This isn’t the first time, however, that the use of the track by individuals who aren’t SPHS students has been questioned. In 2007, following a similar controversy, about 75 walkers and runners—“everybody who showed up during about a week”— signed a petition and handed it to school authorities, says Sprenger.

The petitioners had a meeting with South Pasadena Unified School District Superintendent Joel Shapiro, then Athletics Director Ralph Punaro, SPUSD Board Member Elisabeth Eilers and SPHS Principal Janet Anderson.

“We agreed we would not use the track during Varsity boys soccer games,” says Sprenger, adding that the deal continued until this year, when the boys soccer coach asked him and other runners to stop using the track even during the Junior Varsity boys games and the girls soccer games.

The entire issue came to public attention this past Monday when Henk Friezer, a longtime photographer of news and events in South Pasadena, wrote a blog on South Pasadena Patch.

Titled “Disappointment About School Reneging on Agreement,” the blog argued that none of the conditions that restrict use of the track during football games exist during soccer games.

“It is understandable that the restriction is in effect during football games, when cheerleaders and bands utilize the track and adjacent area to the field,” wrote Friezer, who has been walking regularly on the track for years. “There is also a stadium full of spectators, so walkers would definitely interfere with the game atmosphere.

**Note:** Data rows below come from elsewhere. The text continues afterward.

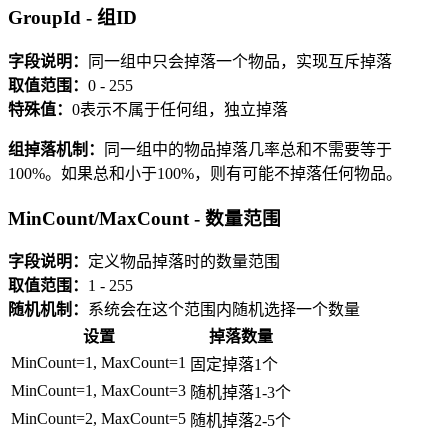
GroupId - 组ID
字段说明：
同一组中只会掉落一个物品，实现互斥掉落
取值范围：
0 - 255
特殊值：
0表示不属于任何组，独立掉落
组掉落机制：
同一组中的物品掉落几率总和不需要等于
100%。如果总和小于100%，则有可能不掉落任何物品。
MinCount/MaxCount - 数量范围
字段说明：
定义物品掉落时的数量范围
取值范围：
1 - 255
随机机制：
系统会在这个范围内随机选择一个数量
设置
掉落数量
MinCount=1, MaxCount=1
固定掉落1个
MinCount=1, MaxCount=3
随机掉落1-3个
MinCount=2, MaxCount=5
随机掉落2-5个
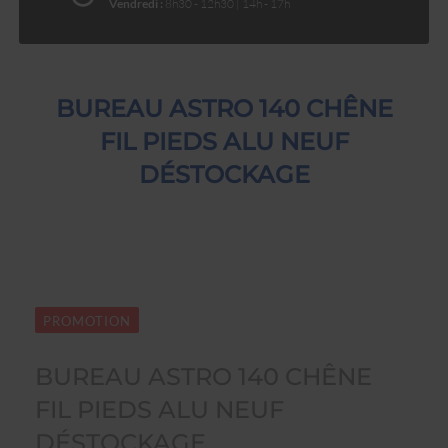
Vendredi :
8h30 - 12h30 | 14h - 17h
BUREAU ASTRO 140 CHÊNE
FIL PIEDS ALU NEUF
DÉSTOCKAGE
PROMOTION
BUREAU ASTRO 140 CHÊNE
FIL PIEDS ALU NEUF
DÉSTOCKAGE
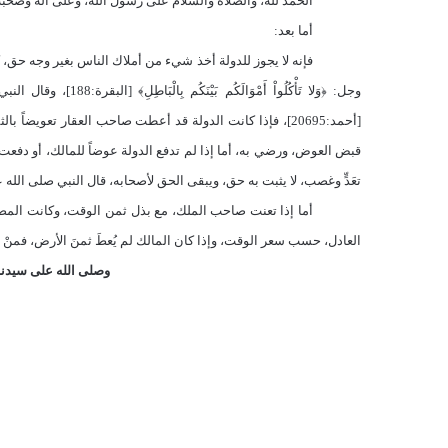
الحمد لله، والصلاة والسلام على رسول الله، وعلى آله وصحبه 
أما بعد:
فإنه لا يجوز للدولة أخذ شيء من أملاك الناس بغير وجه حق، ك
وجل: ﴿وَلا تَأْكُلُواْ
[أحمد:20695]، فإذا كانت الدولة قد أعطت صاحب العقار تعويض
قبض العوض، ورضي به، أما إذا لم تدفع الدولة عوضاً للمالك، أو دفعت 
تعَدٍّ وغصب، لا يثبت به حق، ويبقى الحق لأصحابه، قال النبي صلى الله عليه وسلم: (
أما إذا تعنت صاحب الملك، مع بذل ثمن الوقت، وكانت المصلح
العادل، حسب سعر الوقت، وإذا كان المالك لم يُعطَ ثمنَ الأرض، فمنْ حقّ
وصلى الله على سيدنا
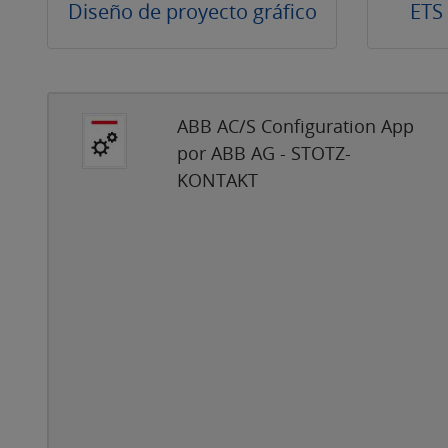
Diseño de proyecto gráfico
ETS
ABB AC/S Configuration App
por ABB AG - STOTZ-
KONTAKT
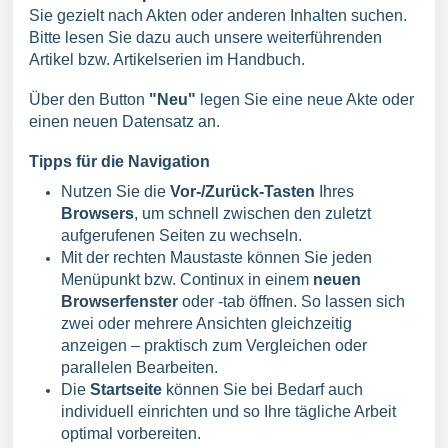
Sie gezielt nach Akten oder anderen Inhalten suchen.
Bitte lesen Sie dazu auch unsere weiterführenden
Artikel bzw. Artikelserien im Handbuch.
Über den Button
"Neu"
legen Sie eine neue Akte oder
einen neuen Datensatz an.
Tipps für die Navigation
Nutzen Sie die
Vor-/Zurück-Tasten
Ihres
Browsers
, um schnell zwischen den zuletzt
aufgerufenen Seiten zu wechseln.
Mit der rechten Maustaste können Sie jeden
Menüpunkt bzw. Continux in einem
neuen
Browserfenster
oder -tab öffnen. So lassen sich
zwei oder mehrere Ansichten gleichzeitig
anzeigen – praktisch zum Vergleichen oder
parallelen Bearbeiten.
Die
Startseite
können Sie bei Bedarf auch
individuell einrichten und so Ihre tägliche Arbeit
optimal vorbereiten.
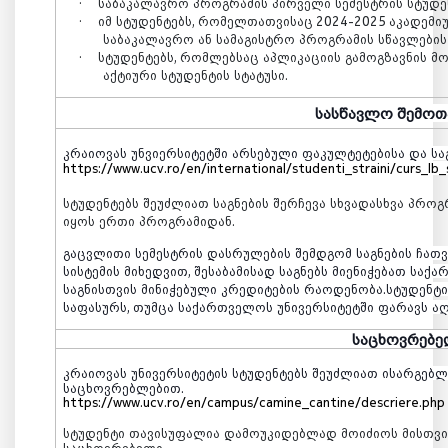
·
საბაკალავრო
პროგრამის
პირველი
სემესტრის
სტუდე
·
იმ
სტუდენტებს
,
რომელთათვისაც
20
2
4-2025
აკადემი
საბაკალავრო
ან
სამაგისტრო
პროგრამის
სწავლების
·
სტუდენტებს
,
რომლებსაც
აპლიკაციის
გამოგზავნის
მო
აქტიური
სტუდენტის
სტატუსი
.
სასწავლო
შემოთ
კრაიოვას
უნვიერსიტეტში
არსებული
ფაკულტეტებისა
და
სა
https://www.ucv.ro/en/international/studenti_straini/curs_lb_
სტუდენტებს
შეუძლიათ
საგნების
შერჩევა
სხვადასხვა
პროგ
იყოს
ერთი
პროგრამიდან
.
გაცვლითი
სემესტრის
დასრულების
შემდგომ
საგნების
ჩათ
სისტემის
მიხედვით
,
შესაბამისად
საგნებს
მიენიჭებათ
საქა
საგნისთვის
მინიჭებული
კრედიტების
რაოდენობა
.
სტუდენტ
საფასურს
,
თუმცა
საქართველოს
უნივერსიტეტში
ფარავს
ა
საცხოვრებე
კრაიოვას
უნივერსიტეტის
სტუდენტებს
შეუძლიათ
ისარგებ
საცხოვრებლებით
.
https://www.ucv.ro/en/campus/camine_cantine/descriere.php
სტუდენტი
თავისუფალია
დამოუკიდებლად
მოიძიოს
მისთვი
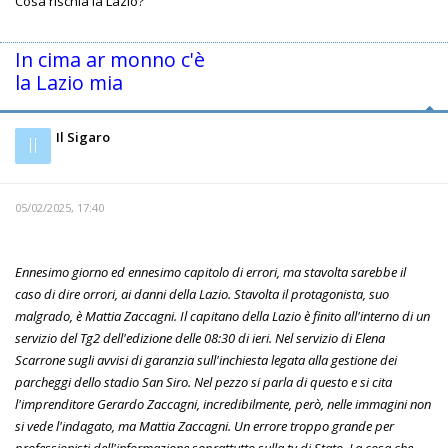
Cosa rischia la Lazio?
In cima ar monno c'è
la Lazio mia
Il Sigaro
Il
05/02/2025, 17:40
Ennesimo giorno ed ennesimo capitolo di errori, ma stavolta sarebbe il
caso di dire orrori, ai danni della Lazio. Stavolta il protagonista, suo
malgrado, è Mattia Zaccagni. Il capitano della Lazio è finito all'interno di un
servizio del Tg2 dell'edizione delle 08:30 di ieri. Nel servizio di Elena
Scarrone sugli avvisi di garanzia sull'inchiesta legata alla gestione dei
parcheggi dello stadio San Siro. Nel pezzo si parla di questo e si cita
l'imprenditore Gerardo Zaccagni, incredibilmente, però, nelle immagini non
si vede l'indagato, ma Mattia Zaccagni. Un errore troppo grande per
professionisti dell'informazione soprattutto sulla tv di Stato. La cosa che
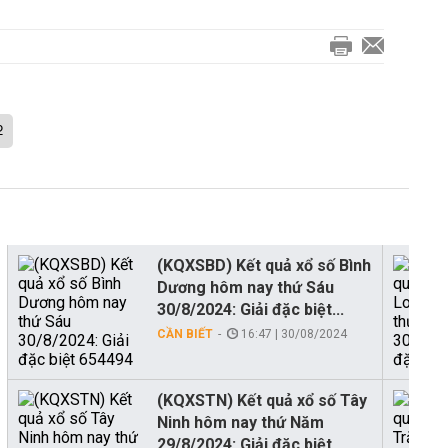
2
(KQXSBD) Kết quả xổ số Bình
Dương hôm nay thứ Sáu
30/8/2024: Giải đặc biệt...
CẦN BIẾT
16:47 | 30/08/2024
(KQXSTN) Kết quả xổ số Tây
Ninh hôm nay thứ Năm
29/8/2024: Giải đặc biệt...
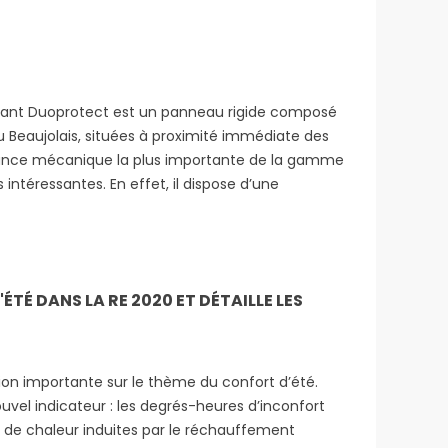
olant Duoprotect est un panneau rigide composé
du Beaujolais, situées à proximité immédiate des
sistance mécanique la plus importante de la gamme
intéressantes. En effet, il dispose d’une
TÉ DANS LA RE 2020 ET DÉTAILLE LES
on importante sur le thème du confort d’été.
ouvel indicateur : les degrés-heures d’inconfort
 de chaleur induites par le réchauffement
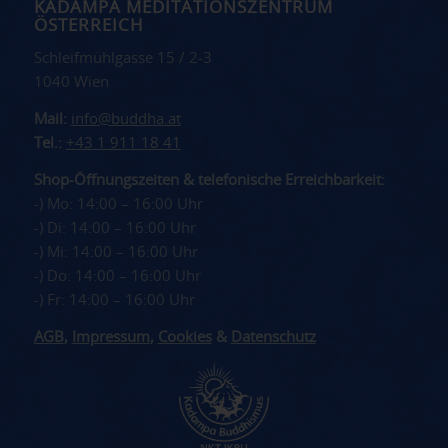
KADAMPA MEDITATIONSZENTRUM
ÖSTERREICH
Schleifmühlgasse 15 / 2-3
1040 Wien
Mail:
info@buddha.at
Tel.:
+43 1 911 18 41
Shop-Öffnungszeiten & telefonische Erreichbarkeit:
-) Mo: 14:00 – 16:00 Uhr
-) Di: 14:00 – 16:00 Uhr
-) Mi: 14:00 – 16:00 Uhr
-) Do: 14:00 – 16:00 Uhr
-) Fr: 14:00 – 16:00 Uhr
AGB
,
Impressum
,
Cookies
&
Datenschutz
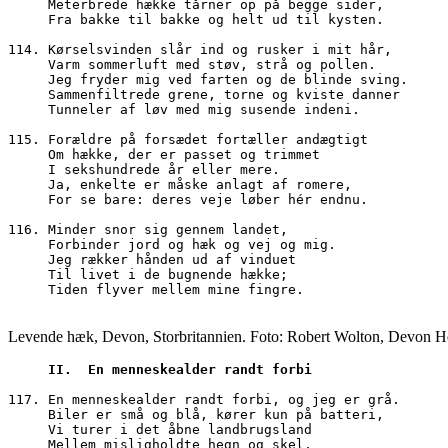
     Meterbrede hække tårner op på begge sider,
     Fra bakke til bakke og helt ud til kysten.
114. Kørselsvinden slår ind og rusker i mit hår,
     Varm sommerluft med støv, strå og pollen.
     Jeg fryder mig ved farten og de blinde sving.
     Sammenfiltrede grene, torne og kviste danner
     Tunneler af løv med mig susende indeni.
115. Forældre på forsædet fortæller andægtigt 
     Om hække, der er passet og trimmet
     I sekshundrede år eller mere.
     Ja, enkelte er måske anlagt af romere, 
     For se bare: deres veje løber hér endnu.
116. Minder snor sig gennem landet,
     Forbinder jord og hæk og vej og mig.
     Jeg rækker hånden ud af vinduet
     Til livet i de bugnende hække;
     Tiden flyver mellem mine fingre.
Levende hæk, Devon, Storbritannien. Foto: Robert Wolton, Devon 
     II.  En menneskealder randt forbi
117. En menneskealder randt forbi, og jeg er grå.
     Biler er små og blå, kører kun på batteri,
     Vi turer i det åbne landbrugsland
     Mellem misligholdte hegn og skel,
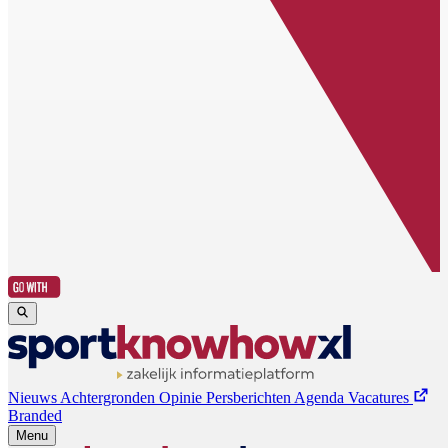
Nieuws
Achtergronden
Opinie
Persberichten
Agenda
Vacatures
Branded
Menu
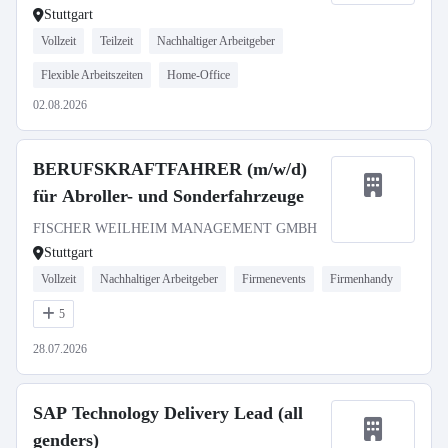
Stuttgart
Vollzeit
Teilzeit
Nachhaltiger Arbeitgeber
Flexible Arbeitszeiten
Home-Office
02.08.2026
BERUFSKRAFTFAHRER (m/w/d)
für Abroller- und Sonderfahrzeuge
FISCHER WEILHEIM MANAGEMENT GMBH
Stuttgart
Vollzeit
Nachhaltiger Arbeitgeber
Firmenevents
Firmenhandy
5
28.07.2026
SAP Technology Delivery Lead (all
genders)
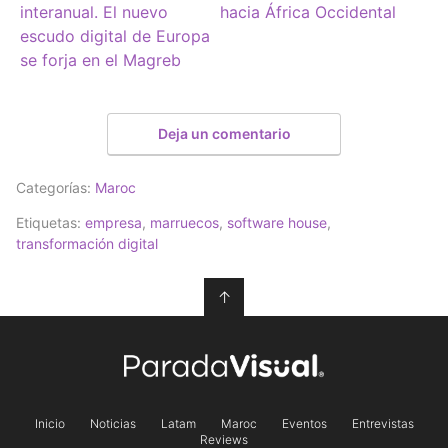
interanual. El nuevo
hacia África Occidental
escudo digital de Europa
se forja en el Magreb
Deja un comentario
Categorías:
Maroc
Etiquetas:
empresa
,
marruecos
,
software house
,
transformación digital
↑
Inicio
Noticias
Latam
Maroc
Eventos
Entrevistas
Reviews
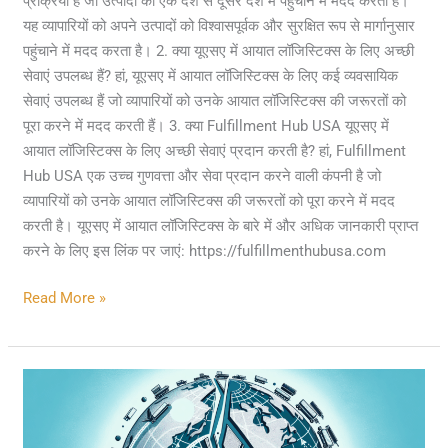
प्रक्रिया है जो उत्पादों को एक देश से दूसरे देश में पहुंचाने में मदद करती है।
यह व्यापारियों को अपने उत्पादों को विश्वासपूर्वक और सुरक्षित रूप से मार्गानुसार
पहुंचाने में मदद करता है। 2. क्या यूएसए में आयात लॉजिस्टिक्स के लिए अच्छी
सेवाएं उपलब्ध हैं? हां, यूएसए में आयात लॉजिस्टिक्स के लिए कई व्यवसायिक
सेवाएं उपलब्ध हैं जो व्यापारियों को उनके आयात लॉजिस्टिक्स की जरूरतों को
पूरा करने में मदद करती हैं। 3. क्या Fulfillment Hub USA यूएसए में
आयात लॉजिस्टिक्स के लिए अच्छी सेवाएं प्रदान करती है? हां, Fulfillment
Hub USA एक उच्च गुणवत्ता और सेवा प्रदान करने वाली कंपनी है जो
व्यापारियों को उनके आयात लॉजिस्टिक्स की जरूरतों को पूरा करने में मदद
करती है। यूएसए में आयात लॉजिस्टिक्स के बारे में और अधिक जानकारी प्राप्त
करने के लिए इस लिंक पर जाएं: https://fulfillmenthubusa.com
Read More »
Political
Rifts
Drive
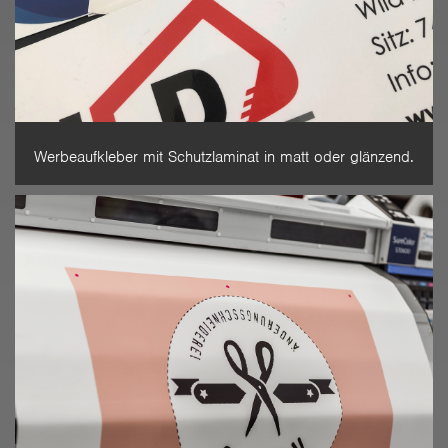
Werbeaufkleber mit Schutzlaminat in matt oder glänzend.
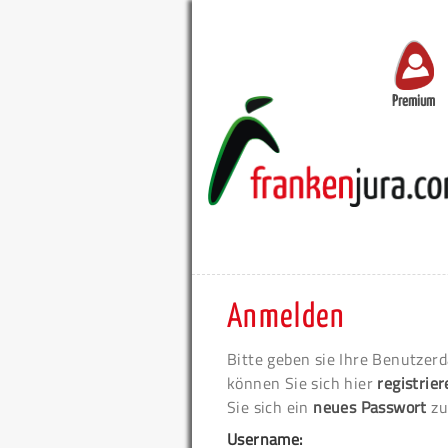
Premium
Anmelden
Bitte geben sie Ihre Benutzerd
können Sie sich hier
registrie
Sie sich ein
neues Passwort
zu
Username:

We hope the district sees the logic and goes back to the original agreement.”

Sprengers concurs. “From our perspective, important people on the school board and the [previous] athletics director had all agreed to this plan,” he says. “Now, all of a sudden this coach, who is supervised by all these people has, as far as we can tell, changed the policy—and that’s what causing all the concern among all the runners.”

Zalin, who joined SPHS as athletics director in early 2012, says he’s unaware of any kind of agreement that the extracurricular runners and walkers might have had with school authorities. 

“I’m very new here and I’m just following the rules,” he adds. “We try to prioritize student activities first, and I think that supersedes any other thing that’s going on.”